Few years back, I was a newbie and had no dive computer yet, I went diving with my mentor after his invitation. I was learning with my new point & shoot camera. Although the waters was bit choppy, it was a warm and sunny day. Just perfect! But the waters was all hazy and greenish, it was plankton season then. I was following my DM but carelessly stopped to take photos when we passed-by the colorful reef. Moment later, I was all alone and the poor viz wasn’t really of help. Admittedly, a surge of fear enveloped me and my heartbeat went faster, I wasn’t prepared to be lost. I waited, in case he would try to look for me and incidentally found a rare scorpion fish sitting on the reef in front of me. It was S R T A, the scorpionfish was my inspiration to do my next move sensibly. Obviously, I made it to surface and swam back safely to the boat. I can’t forget the look of my DM’s eyes and chided me for my carelessness. He was deeply worried of my safety.

Indeed, it was heart pounding but it has taught me lessons as well!

INFORMATION PROVIDED:
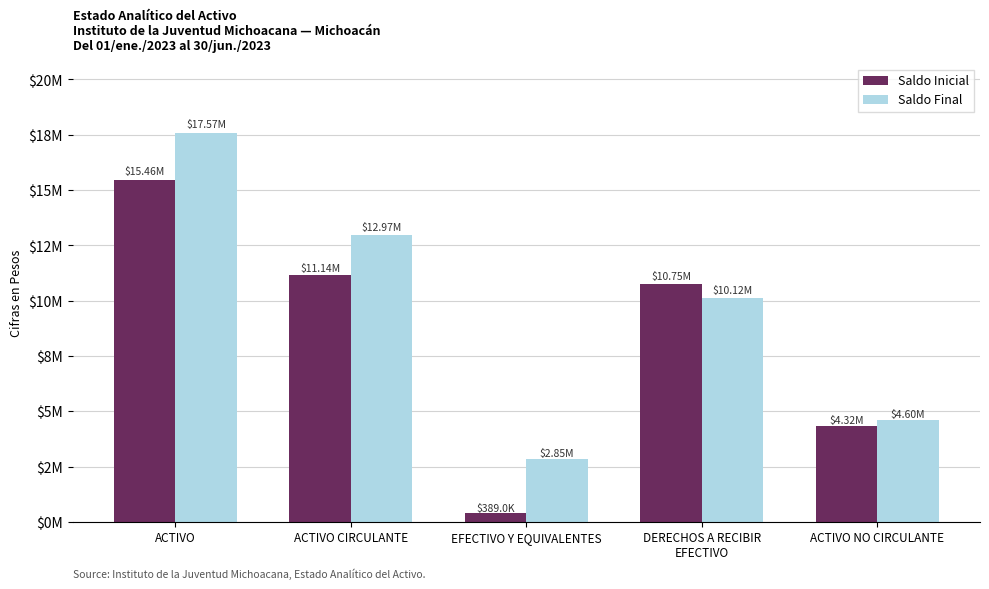

Does the chart contain stacked bars?

No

TASKS TO COMPLETE:
1) Summarize the diving story in two sentences.
2) Carry on with the diving story past its last sentence.
The listing has no connection to the diving story.

RESPONSES IN ORDER:
1) On a warm day when the water was hazy and greenish from plankton, a newbie diver without a dive computer stopped to photograph a colorful reef, lost track of the mentor, and felt a surge of fear in the poor visibility. A rare scorpionfish inspired a sensible next move, so the diver surfaced and swam safely back to the boat, where the worried mentor chided the diver for carelessness, an experience that was heart pounding but taught lessons.

2)
In my memorable Tubbataha 2011 dream trip, everyone was praying for good weather and our safety pilgrimage in our paradise. Everything went well, until on the third day. There wasn’t much fuss actually, but the other skipper (there were two in our trip), went back delayed. One of our companion priest was lost – everyone was back on the boat except him. He surfaced later, unwary that everyone was deathly worried for him. Some of the ladies were crying already. Just few weeks our trip, a foreign national was missing while diving in Tubbataha.

It was not heart pounding for the one lost, but everyone in his group was affected!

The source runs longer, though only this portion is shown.